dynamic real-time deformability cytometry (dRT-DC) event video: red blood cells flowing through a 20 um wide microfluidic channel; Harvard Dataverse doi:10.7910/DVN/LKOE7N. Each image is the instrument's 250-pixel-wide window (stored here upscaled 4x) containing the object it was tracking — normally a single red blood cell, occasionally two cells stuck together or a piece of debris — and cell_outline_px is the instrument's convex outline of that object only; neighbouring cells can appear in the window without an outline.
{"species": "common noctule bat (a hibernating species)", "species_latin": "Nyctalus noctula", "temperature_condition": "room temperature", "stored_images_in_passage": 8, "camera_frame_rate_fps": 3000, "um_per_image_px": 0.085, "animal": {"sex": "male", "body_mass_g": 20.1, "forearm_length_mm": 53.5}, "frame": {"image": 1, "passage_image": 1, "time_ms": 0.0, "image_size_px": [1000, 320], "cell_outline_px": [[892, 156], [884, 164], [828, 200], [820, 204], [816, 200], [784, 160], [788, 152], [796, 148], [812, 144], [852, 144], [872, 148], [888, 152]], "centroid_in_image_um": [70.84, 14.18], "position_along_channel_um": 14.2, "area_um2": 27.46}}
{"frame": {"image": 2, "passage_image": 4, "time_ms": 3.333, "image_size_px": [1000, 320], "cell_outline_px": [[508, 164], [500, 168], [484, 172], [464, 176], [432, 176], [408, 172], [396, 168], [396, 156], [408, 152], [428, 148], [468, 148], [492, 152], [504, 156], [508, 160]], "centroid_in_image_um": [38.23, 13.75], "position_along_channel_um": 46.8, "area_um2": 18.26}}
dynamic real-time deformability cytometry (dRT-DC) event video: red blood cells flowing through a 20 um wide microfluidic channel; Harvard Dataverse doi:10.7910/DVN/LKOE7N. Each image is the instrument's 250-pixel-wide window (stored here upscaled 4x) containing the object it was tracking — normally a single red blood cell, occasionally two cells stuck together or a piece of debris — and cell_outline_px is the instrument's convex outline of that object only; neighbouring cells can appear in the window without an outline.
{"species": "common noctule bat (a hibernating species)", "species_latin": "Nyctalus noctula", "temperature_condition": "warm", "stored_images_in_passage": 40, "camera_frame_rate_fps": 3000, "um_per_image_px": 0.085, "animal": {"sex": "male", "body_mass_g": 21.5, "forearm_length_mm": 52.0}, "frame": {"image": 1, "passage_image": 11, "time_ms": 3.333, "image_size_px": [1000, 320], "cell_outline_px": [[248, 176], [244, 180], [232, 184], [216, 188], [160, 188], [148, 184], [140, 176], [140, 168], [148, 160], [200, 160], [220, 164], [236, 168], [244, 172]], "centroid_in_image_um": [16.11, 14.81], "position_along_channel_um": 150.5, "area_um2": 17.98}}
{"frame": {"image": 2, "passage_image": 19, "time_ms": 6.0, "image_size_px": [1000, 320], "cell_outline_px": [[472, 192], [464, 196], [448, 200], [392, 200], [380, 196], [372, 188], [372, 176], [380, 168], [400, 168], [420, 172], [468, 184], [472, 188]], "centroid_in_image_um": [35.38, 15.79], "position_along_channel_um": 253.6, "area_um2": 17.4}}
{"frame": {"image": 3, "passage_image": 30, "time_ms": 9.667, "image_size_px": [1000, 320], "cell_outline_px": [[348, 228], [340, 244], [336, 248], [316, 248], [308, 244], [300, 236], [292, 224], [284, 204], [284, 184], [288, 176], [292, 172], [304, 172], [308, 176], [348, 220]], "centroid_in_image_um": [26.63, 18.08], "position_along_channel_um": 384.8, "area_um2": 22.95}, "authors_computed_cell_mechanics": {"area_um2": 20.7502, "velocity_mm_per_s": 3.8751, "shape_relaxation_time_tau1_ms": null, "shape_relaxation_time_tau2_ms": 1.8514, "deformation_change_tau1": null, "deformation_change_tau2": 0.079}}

- - - -

Given instruction: The listing above must be transcribed exactly, line by line.

Right answer:
dynamic real-time deformability cytometry (dRT-DC) event video: red blood cells flowing through a 20 um wide microfluidic channel; Harvard Dataverse doi:10.7910/DVN/LKOE7N. Each image is the instrument's 250-pixel-wide window (stored here upscaled 4x) containing the object it was tracking — normally a single red blood cell, occasionally two cells stuck together or a piece of debris — and cell_outline_px is the instrument's convex outline of that object only; neighbouring cells can appear in the window without an outline.
{"species": "common noctule bat (a hibernating species)", "species_latin": "Nyctalus noctula", "temperature_condition": "room temperature", "stored_images_in_passage": 8, "camera_frame_rate_fps": 3000, "um_per_image_px": 0.085, "animal": {"sex": "male", "body_mass_g": 20.1, "forearm_length_mm": 53.5}, "frame": {"image": 1, "passage_image": 1, "time_ms": 0.0, "image_size_px": [1000, 320], "cell_outline_px": [[892, 156], [884, 164], [828, 200], [820, 204], [816, 200], [784, 160], [788, 152], [796, 148], [812, 144], [852, 144], [872, 148], [888, 152]], "centroid_in_image_um": [70.84, 14.18], "position_along_channel_um": 14.2, "area_um2": 27.46}}
{"frame": {"image": 2, "passage_image": 4, "time_ms": 3.333, "image_size_px": [1000, 320], "cell_outline_px": [[508, 164], [500, 168], [484, 172], [464, 176], [432, 176], [408, 172], [396, 168], [396, 156], [408, 152], [428, 148], [468, 148], [492, 152], [504, 156], [508, 160]], "centroid_in_image_um": [38.23, 13.75], "position_along_channel_um": 46.8, "area_um2": 18.26}}
dynamic real-time deformability cytometry (dRT-DC) event video: red blood cells flowing through a 20 um wide microfluidic channel; Harvard Dataverse doi:10.7910/DVN/LKOE7N. Each image is the instrument's 250-pixel-wide window (stored here upscaled 4x) containing the object it was tracking — normally a single red blood cell, occasionally two cells stuck together or a piece of debris — and cell_outline_px is the instrument's convex outline of that object only; neighbouring cells can appear in the window without an outline.
{"species": "common noctule bat (a hibernating species)", "species_latin": "Nyctalus noctula", "temperature_condition": "warm", "stored_images_in_passage": 40, "camera_frame_rate_fps": 3000, "um_per_image_px": 0.085, "animal": {"sex": "male", "body_mass_g": 21.5, "forearm_length_mm": 52.0}, "frame": {"image": 1, "passage_image": 11, "time_ms": 3.333, "image_size_px": [1000, 320], "cell_outline_px": [[248, 176], [244, 180], [232, 184], [216, 188], [160, 188], [148, 184], [140, 176], [140, 168], [148, 160], [200, 160], [220, 164], [236, 168], [244, 172]], "centroid_in_image_um": [16.11, 14.81], "position_along_channel_um": 150.5, "area_um2": 17.98}}
{"frame": {"image": 2, "passage_image": 19, "time_ms": 6.0, "image_size_px": [1000, 320], "cell_outline_px": [[472, 192], [464, 196], [448, 200], [392, 200], [380, 196], [372, 188], [372, 176], [380, 168], [400, 168], [420, 172], [468, 184], [472, 188]], "centroid_in_image_um": [35.38, 15.79], "position_along_channel_um": 253.6, "area_um2": 17.4}}
{"frame": {"image": 3, "passage_image": 30, "time_ms": 9.667, "image_size_px": [1000, 320], "cell_outline_px": [[348, 228], [340, 244], [336, 248], [316, 248], [308, 244], [300, 236], [292, 224], [284, 204], [284, 184], [288, 176], [292, 172], [304, 172], [308, 176], [348, 220]], "centroid_in_image_um": [26.63, 18.08], "position_along_channel_um": 384.8, "area_um2": 22.95}, "authors_computed_cell_mechanics": {"area_um2": 20.7502, "velocity_mm_per_s": 3.8751, "shape_relaxation_time_tau1_ms": null, "shape_relaxation_time_tau2_ms": 1.8514, "deformation_change_tau1": null, "deformation_change_tau2": 0.079}}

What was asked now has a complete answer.